A little more confident

Tom Page, Emprise CEO, said a number of factors are stirring up the commercial banking churn.

Banks are feeling a bit better about the economy and their balance sheets – and they are focusing more on their loan portfolios.

“As you get out of the hard times, banks are out there a little bit more, feeling a little bit more confident,” he said.

And banks need to generate more loan activity to earn revenue in a low interest rate environment that’s putting the squeeze on their margins, he said.

“Everybody is trying to put themselves in the best position they possibly can to sustain and grow their commercial loan portfolios,” Page said. “So as you look around, there’s a pretty limited supply of lenders who have a combination of some youth – a significant part of their career ahead of them – but also have some valuable experience and the ability to move around the market successfully.
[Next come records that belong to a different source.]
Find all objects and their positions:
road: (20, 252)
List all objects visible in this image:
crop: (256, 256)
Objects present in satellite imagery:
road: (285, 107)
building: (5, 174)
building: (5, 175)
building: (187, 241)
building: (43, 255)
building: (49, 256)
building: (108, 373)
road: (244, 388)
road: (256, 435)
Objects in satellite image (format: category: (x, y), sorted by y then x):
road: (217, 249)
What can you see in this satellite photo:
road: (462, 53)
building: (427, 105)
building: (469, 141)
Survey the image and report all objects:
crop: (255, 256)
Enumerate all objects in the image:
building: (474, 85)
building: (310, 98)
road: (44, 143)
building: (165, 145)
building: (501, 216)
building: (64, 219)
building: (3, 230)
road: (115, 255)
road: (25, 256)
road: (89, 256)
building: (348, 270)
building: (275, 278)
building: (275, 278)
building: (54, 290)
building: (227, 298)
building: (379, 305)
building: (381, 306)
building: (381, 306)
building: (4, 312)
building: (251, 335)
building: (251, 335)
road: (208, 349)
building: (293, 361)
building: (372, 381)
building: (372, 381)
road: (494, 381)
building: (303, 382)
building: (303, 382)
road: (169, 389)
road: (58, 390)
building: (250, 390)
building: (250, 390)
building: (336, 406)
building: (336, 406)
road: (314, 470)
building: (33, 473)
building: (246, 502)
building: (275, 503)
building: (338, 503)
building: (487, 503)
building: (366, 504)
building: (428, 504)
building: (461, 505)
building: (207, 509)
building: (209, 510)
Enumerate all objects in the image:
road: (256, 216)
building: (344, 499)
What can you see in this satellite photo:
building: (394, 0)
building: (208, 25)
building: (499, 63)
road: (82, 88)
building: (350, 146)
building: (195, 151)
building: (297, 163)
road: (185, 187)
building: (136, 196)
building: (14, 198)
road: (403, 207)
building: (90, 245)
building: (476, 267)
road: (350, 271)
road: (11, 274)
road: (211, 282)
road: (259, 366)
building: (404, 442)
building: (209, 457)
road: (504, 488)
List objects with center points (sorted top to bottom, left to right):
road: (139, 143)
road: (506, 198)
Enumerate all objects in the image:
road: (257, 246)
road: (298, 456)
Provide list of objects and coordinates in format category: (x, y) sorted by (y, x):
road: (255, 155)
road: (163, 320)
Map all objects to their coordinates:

“When you put those … filters on, there aren’t a lot of them. As you get the opportunity to pick those folks up, you do.”

Andrea Scarpelli, Simmons’ Wichita president who also forged a career in commercial banking, said she thinks a wave of pending retirements among commercial bankers also plays a part in the latest lender shuffle.

“I think it’s healthy for us as a community and it’s healthy for us as an industry because we are not losing talent, we’re shuffling talent,” she said. “Both our banks and our clients are going to benefit from this.”

Commercial loan clients will benefit because lenders will try to lure them to a different bank and may offer better deals. In some instances, Scarpelli said, commercial clients will be offered more choices and options, especially if lenders are working for an institution that’s new to the market.

“It’s going to make all of us more competitive,” she said. “It demands us to be the best we can and to make sure we are never taking anything for granted.”

RelianzBank’s Harris said the movement also could create uncertainty among commercial loan clients, who may wonder if their lender who just left Bank A for Bank B will carry the same clout in the new institution and be able to advocate for their clients the same way.

“From my vantage point, volatility like this creates opportunity,” Harris said, referring to his bank’s ability to capitalize on that uncertainty and potentially win that commercial loan client from the lender who just left one bank to join another.

Lender gap?

The current commercial lender shuffle may not be replicated anytime soon, executives said, because they think there is a gap in commercial lenders who are in their 30s and 40s.

“What was happening in banking was there was a lot of consolidation, a decade where no one was getting into banking,” Harris said.

Scarpelli and Emprise’s Faith also said most commercial lending training programs run by banks have gone the way of paper checks.

“It’s been curtailed from what it was 10 or 15 years ago,” Faith said.

“There is a gap. and I think the answer is not a formal bank training program all over again, because I don’t think anybody can afford it,” Scarpelli said. “I think we have to find the right entry-level person and grow them into a lender.”

She said a bank can “grow” commercial lenders by having them start as credit analysts and, after a period of time, partner them with senior commercial lenders, eventually allowing them to take on more decision-making.

Harris, whose bank focuses primarily on commercial customers, said that is the approach he is taking.

“I’ve got two young lenders in their late 20s, and absolutely I’m grooming them every day, every hour,” he said.